Trump y su dura crítica a Alemania por su política migratoria.

El presidente de Estados Unidos, Donald Trump, señaló hoy a las políticas migratorias de Ángela Merkel como el desencadenante de la crisis que sufre el Gobierno de la canciller de Alemania, y criticó que Europa permita un cambio “radical” de su cultura con la entrada de migrantes al continente.

“El pueblo alemán le está dando la espalda a sus gobernantes debido a que la inmigración está sacudiendo la débil coalición de Berlín.

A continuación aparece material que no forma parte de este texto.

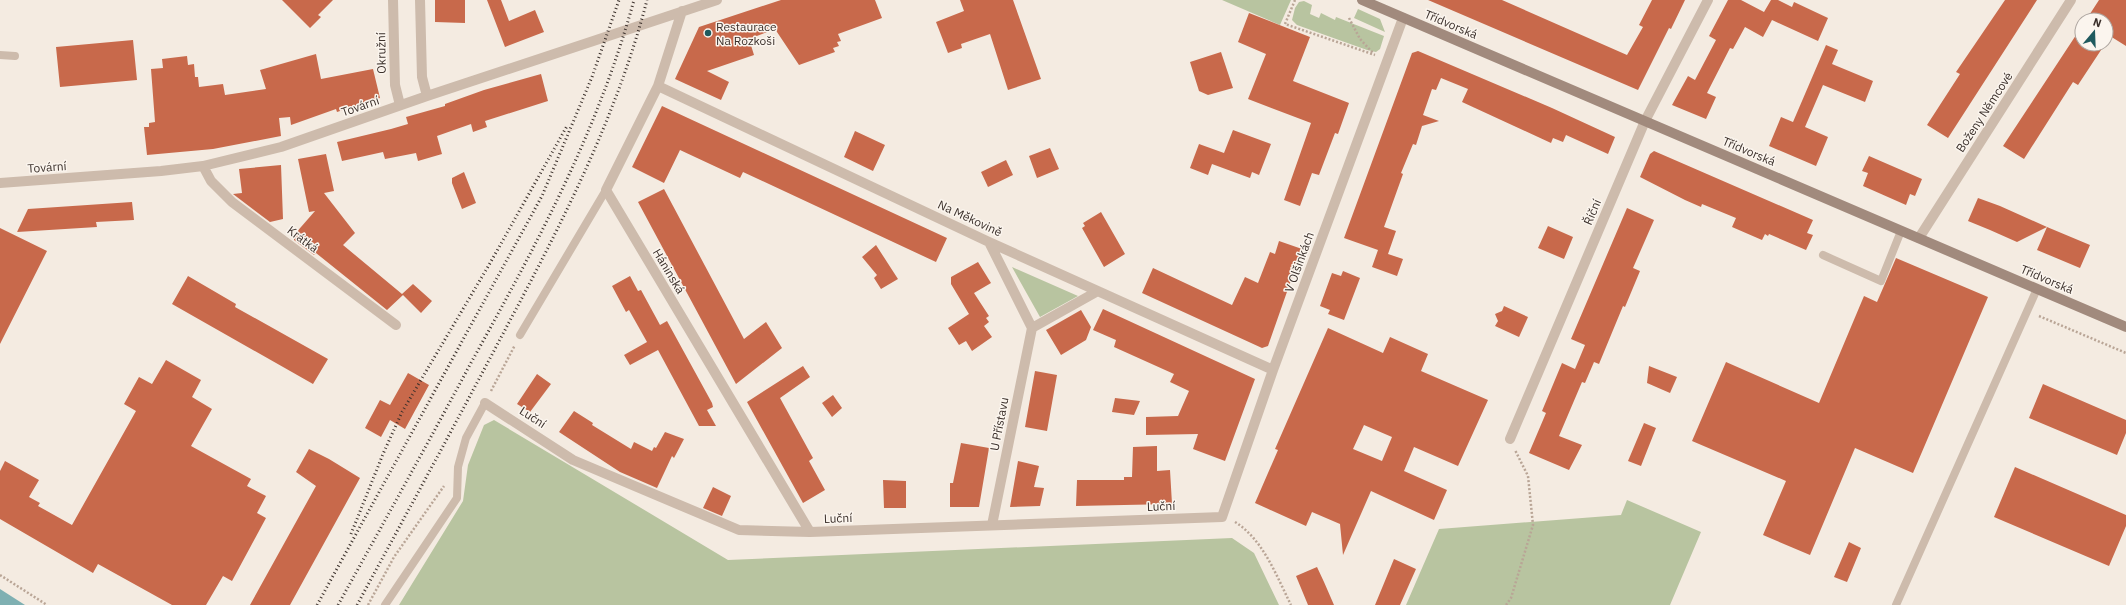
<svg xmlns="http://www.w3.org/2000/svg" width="2126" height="605" viewBox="0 0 2126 605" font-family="'IBM Plex Sans',sans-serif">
	<rect width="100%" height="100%" fill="#f4ebe1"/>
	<path fill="#b8c4a0" d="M1222 0H1291L1280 25Z
		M1304 1 1312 5 1310 14 1319 18 1321 13 1335 20 1336 17 1384 36 1380 49 1376 52 1367 50 1297 25 1292 20 1295 8 1299 2Z
		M1358 9 1380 19 1385 32 1354 18Z
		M1012 267 1078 296 1040 317Z
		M494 420 728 560 1232 538 1254 553 1279 605H399L463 501 468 465 484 425Z
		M1627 500 1701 532 1670 605H1406L1439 529 1621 515Z"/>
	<path fill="#7fb0b2" d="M0 589 25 605H0Z"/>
	<path fill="#c8694b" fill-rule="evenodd" d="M282 0H333L318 15 321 17 310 28Z
		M435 0H465V23L435 22Z
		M487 0H501L509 21 535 10 544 32 505 47Z
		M781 0H875L882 18 838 34 841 41 837 42 839 46 833 48 835 52 799 65 775 29 749 39 754 55 707 71 729 82 721 100 675 79 699 27Z
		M960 0H1013L1041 79 1008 90 990 34 961 44 962 48 948 53 936 22 964 11Z
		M1428 0H1502L1627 55 1643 27 1639 25 1652 0H1685L1671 29 1669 28 1638 90Z
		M1728 0H1741L1764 12 1771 0H1778L1792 7 1794 2 1828 18 1818 41 1772 20 1763 37 1745 27 1733 49 1730 48 1707 93 1716 97 1706 119 1672 105 1688 76 1695 80 1716 40 1709 36Z
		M2005 0H2037L1948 138 1927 125 1960 74 1956 72Z
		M2099 0H2126V46L2110 36 2106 42V20H2086Z
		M1249 13 1310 37 1293 81 1349 103 1338 134 1335 133 1319 175 1312 173 1300 206 1284 200 1311 123 1248 99 1266 54 1238 42Z
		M2082 26V44H2105L2078 85 2073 82 2024 159 2003 146Z
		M133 40 137 80 60 87 56 47Z
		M1826 45 1838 50 1832 64 1873 81 1865 102 1823 85 1805 127 1828 137 1816 166 1769 146 1781 117 1793 122Z
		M1418 51 1552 108 1615 137 1608 154 1566 135 1563 142 1553 138 1551 143 1462 102 1468 89 1441 78 1436 90 1432 89 1423 115 1439 121 1422 126 1416 145 1413 144 1401 173 1403 174 1384 227 1396 231 1388 254 1403 259 1397 276 1372 267 1378 250 1344 238 1412 53Z
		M1221 52 1233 88 1208 95 1199 91 1190 62Z
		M316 54 321 79 373 69 380 98 337 112 336 109 291 125 290 117 279 118 281 136 213 149 147 155 144 127H149V123L155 122 151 69 163 68 162 59 187 56 188 65 194 64 195 77H198L199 87 223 84 225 95 266 89 260 70Z
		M541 74 548 101 485 121 487 127 473 132 471 124 437 136 442 154 418 161 416 153 385 159 383 152 342 161 337 142 391 129 408 124 406 117 445 106V104L484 90Z
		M662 106 947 238 936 262 743 172 740 178 680 150 664 183 632 167Z
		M1233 130 1271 144 1259 175 1252 172 1250 178 1212 164 1208 175 1190 168 1199 144 1224 153Z
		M855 131 885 145 873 171 844 157Z
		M1050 148 1059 169 1037 178 1029 156Z
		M1654 151 1813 220 1807 233 1813 235 1806 250 1769 234 1768 236 1765 234 1762 240 1732 227 1736 218 1702 204 1701 207 1685 200 1640 177 1650 154Z
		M326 154 334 191 324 193 355 233 343 245 402 294 413 284 432 301 421 313 403 295 387 310 316 253 314 255 294 240V235L315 211 309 212 298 159Z
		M1869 156 1922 179 1915 196 1910 194 1906 205 1863 186 1868 173 1862 171Z
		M1006 160 1013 175 988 187 981 172Z
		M281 165 283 219 270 222 233 194 242 193 239 169Z
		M464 172 476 203 462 209 452 183V178Z
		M664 189 744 339 766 322 782 348 736 384 638 202Z
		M1978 198 2000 206 2047 227 2017 242 1990 230 1968 221Z
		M132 202 134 220 96 222 97 227 17 232 28 209Z
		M1627 208 1654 220 1633 268 1640 271 1625 307 1623 306 1599 364 1594 362 1585 383 1582 382 1559 436 1582 445 1569 470 1529 453 1546 413 1542 411 1562 363 1575 369 1585 345 1571 339Z
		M1101 212 1125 254 1104 267 1082 228 1085 226 1083 223Z
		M1548 226 1573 237 1564 259 1538 248Z
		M2047 227 2090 245 2080 268 2037 250Z
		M0 228 47 251 0 344Z
		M1279 241 1302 249 1268 346 1262 348 1142 293 1153 268 1232 305 1245 277 1258 283 1270 252 1275 254Z
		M876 245 898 279 881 289 874 278 877 275 862 257Z
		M1896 258 1988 297 1913 473 1855 448 1810 555 1763 535 1786 481 1692 441 1726 362 1819 403 1864 296 1877 302Z
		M978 262 991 283 974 293 989 316 986 318 989 322 984 326 992 337 972 351 966 341 959 345 948 328 969 314 951 284V277Z
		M1343 271 1360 278 1344 320 1328 314 1330 310 1320 306 1332 273 1341 276Z
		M188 276 236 304 235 307 328 359 313 384 172 304Z
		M630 276 638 291 641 290 660 325 667 321 712 403 713 407 707 410 716 426H699L658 350 630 365 624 355 647 342 629 310 626 312 612 286Z
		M1504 306 1528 317 1519 337 1495 326 1498 321 1495 314 1502 311Z
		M1103 309 1255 379 1225 461 1193 449 1198 434 1146 435V417L1178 416 1189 391 1170 382 1174 374 1114 347 1116 340 1093 330Z
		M1081 310 1091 327 1086 340 1061 355 1046 330Z
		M1328 328 1383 353 1390 337 1428 354 1421 371 1488 400 1458 466 1414 447 1404 471 1447 490 1434 520 1371 491 1343 555 1340 524 1312 512 1306 526 1255 503 1278 450 1275 449ZM1364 425 1392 437 1382 461 1353 449Z
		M166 360 201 380 192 397 212 409 191 446 251 479 247 486 266 496 257 513 266 518 232 581 223 576 206 605H172L98 564 93 573 0 519V471L5 461 39 480 29 497 40 503 38 506 72 525 136 411 124 404 139 377 152 384Z
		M803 366 810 377 780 398 813 458 809 461 825 490 803 503 747 402Z
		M1649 366 1677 377 1670 393 1647 383Z
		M1035 371 1057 375 1047 431 1025 427Z
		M408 373 429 385 405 429 390 420 381 437 365 428 380 400 390 405Z
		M537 374 551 384 530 412 517 404Z
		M2043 384 2126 420V433L2117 455 2029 418Z
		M833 395 842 408 832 417 822 403Z
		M1115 398 1140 401 1134 415 1112 412Z
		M574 411 593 423 592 425 631 449 634 442 652 451 654 447 656 448 665 432 684 439 674 458 672 456 657 488 620 472 559 432Z
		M1644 423 1656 428 1641 466 1628 461Z
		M961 443 989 448 979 507H950V483H953Z
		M1157 446V471L1170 470 1172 504 1076 506 1077 480H1124V477H1132L1133 447Z
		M309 449 329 459 360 478 290 605H250L316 486 296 472Z
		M1018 461 1039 466 1034 487 1044 488 1040 506 1010 507Z
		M2015 467 2126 515V526L2109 566 1994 517Z
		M883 480 906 481V508H884Z
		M713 487 731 496 722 516 703 508Z
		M1849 542 1861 548 1847 582 1834 577Z
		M1394 559 1416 569 1400 605H1375Z
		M1317 567 1324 582 1334 605H1308L1296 576Z"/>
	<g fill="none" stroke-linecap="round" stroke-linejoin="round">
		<path stroke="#b9a596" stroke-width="2.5" stroke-dasharray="2 2" stroke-linecap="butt" d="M1295 0 1285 24 1375 55
			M1349 18 1360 39 1374 54
			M2039 316 2126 353
			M491 391 515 345
			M1235 522C1263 539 1277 577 1291 605
			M0 575 47 605
			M368 605 394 557 444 486
			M1506 605 1511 598 1533 525 1528 476 1515 450"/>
		<path stroke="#cdbbac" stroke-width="8" d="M0 55 15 56
			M1823 255 1881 281 1901 231
			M520 335 606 190
			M385 605 457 498 458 467 466 438 485 403
			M1896 605 2037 289"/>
		<path stroke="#cdbbac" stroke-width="10" d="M393 0 395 85 400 105
			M420 0 422 77 427 96
			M682 11 658 86 606 190 810 532
			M658 86 989 242 1273 370
			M203 166 211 181 232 202 396 325
			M0 183 161 171 203 166 281 147 427 96 717 0
			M1919 238 2071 0
			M989 242 1032 328 992 525
			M1032 328 1098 291
			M485 403 573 460 739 530 810 532 1222 517 1273 370 1403 18
			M1510 439 1645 121 1708 0"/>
		<path stroke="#a18a7d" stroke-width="10" d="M1362 0 2126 327"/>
		<path stroke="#3b302b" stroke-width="3" stroke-dasharray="1 3" stroke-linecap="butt" d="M351 534 383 454 402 412 489 265 567 126
			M317 605 542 196 592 77 619 0
			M338 605C383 524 428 443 472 361 537 244 598 131 634 0
			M357 605C407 513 457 421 506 328 562 223 617 116 647 0"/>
	</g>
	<circle fill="#1f5a5e" stroke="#fbf5ee" stroke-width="1.5" cx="708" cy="33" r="4"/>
	<g text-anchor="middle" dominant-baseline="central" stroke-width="3" stroke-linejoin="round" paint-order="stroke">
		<g font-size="12" fill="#3b302b" stroke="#fbf5ee">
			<text transform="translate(1451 24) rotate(23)">Třídvorská</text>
			<text transform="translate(381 53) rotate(-91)">Okružní</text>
			<text transform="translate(360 106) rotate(-19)">Tovární</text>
			<text transform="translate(1984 112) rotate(-57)">Boženy Němcové</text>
			<text transform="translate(1749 151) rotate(23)">Třídvorská</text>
			<text transform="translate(47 167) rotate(-4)">Tovární</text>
			<text transform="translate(1592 212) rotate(-67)">Říční</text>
			<text transform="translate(970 218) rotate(25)">Na Měkovině</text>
			<text transform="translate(303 239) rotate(37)">Krátká</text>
			<text transform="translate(1299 262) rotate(-70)">V Olšinkách</text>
			<text transform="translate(669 271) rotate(59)">Háninská</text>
			<text transform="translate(2047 279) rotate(23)">Třídvorská</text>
			<text transform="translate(533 417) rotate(33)">Luční</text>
			<text transform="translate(999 424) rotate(-79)">U Přístavu</text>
			<text transform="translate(1161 506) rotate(-2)">Luční</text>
			<text transform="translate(838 518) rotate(-2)">Luční</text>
		</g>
		<g font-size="12" fill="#3b302b" stroke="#fbf5ee" text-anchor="start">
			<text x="716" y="26">Restaurace<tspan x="716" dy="14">Na Rozkoši</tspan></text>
		</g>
	</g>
	<g transform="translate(2094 32) rotate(19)"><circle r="19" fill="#fbf5ee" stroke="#aea6a0"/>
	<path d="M0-3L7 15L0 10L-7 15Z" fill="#1f5a5e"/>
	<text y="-6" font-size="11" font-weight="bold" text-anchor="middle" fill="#3b302b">N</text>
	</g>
</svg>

La criminalidad en Alemania está subiendo. Un gran error por parte de toda Europa el aceptar a millones de personas que radical y violentamente han cambiado su cultura”, tuiteó Trump.

La política migratoria también ha cobrado actualidad en la UE a raíz del caso del buque de salvamento marítimo ‘Aquarius’, operado por Médicos Sin Fronteras y SOS Mediterranée, al que Italia y Malta cerraron sus puertos en junio pese a que iba cargado con más de 600 migrantes, incluido un gran número de menores, que finalmente desembarcaron en Valencia. Merkel ha abogado por encontrar una solución europea, frente a Seehofer, su homólogo italiano Matteo Salvini y el canciller austriaco Sebastian Kurz, que tratan de impulsar un “eje contra la inmigración ilegal”, que se ha impuesto gracias al apoyo de algunos socios del Este, como Hungría y Polonia. Los jefes de Estado y Gobierno de la UE han llegado a un acuerdo para crear centros de acogida de migrantes dentro y fuera de territorio comunitario para, siguiendo modelo Seehofer, cribar entre refugiados, que serían reubicados en los estados miembros que se ofrezcan voluntariamente, e inmigrantes económicos, que serían enviados de vuelta a sus países de origen.

A propósito de la división en el seno de la UE, Merkel ha admitido igualmente que “mantener unida a Europa” será el principal reto del bloque comunitario en los próximos años, en los que también tendrá que lidiar con su primera baja: Reino Unido.

La pregunta que cabria hacerse es: ¿Fue acertada la recepción de inmigrantes a Alemania? En mi opinión, Merkel y su política migratoria fueron plenamente acertadas en el contexto en el que se produjo. Fue el primer país en recibir y apoyar a los desplazados de la guerra en Siria y si bien hay que admitir que existe un porcentaje de criminalidad considerable y destacable con la llegada de los desplazados, no se puede juzgar a todos con la misma moneda. En este caso, no voy a entrar en sentencia con respecto a este tema, lo que sí estamos para analizar es la politica migratoria alemana. Creo que es necesario que todos los países que apuesten por este tipo de políticas, generen filtros en cuanto a las personas que reciban en su territorio, puede sonar denigrante, quizá un poco, pero es necesario entender las posturas de todos los actores implicados (polítícos y ciudadanos de a pie), y en efecto, aplicar todo el peso de la ley a las personas que cometan delitos en cualquier nivel.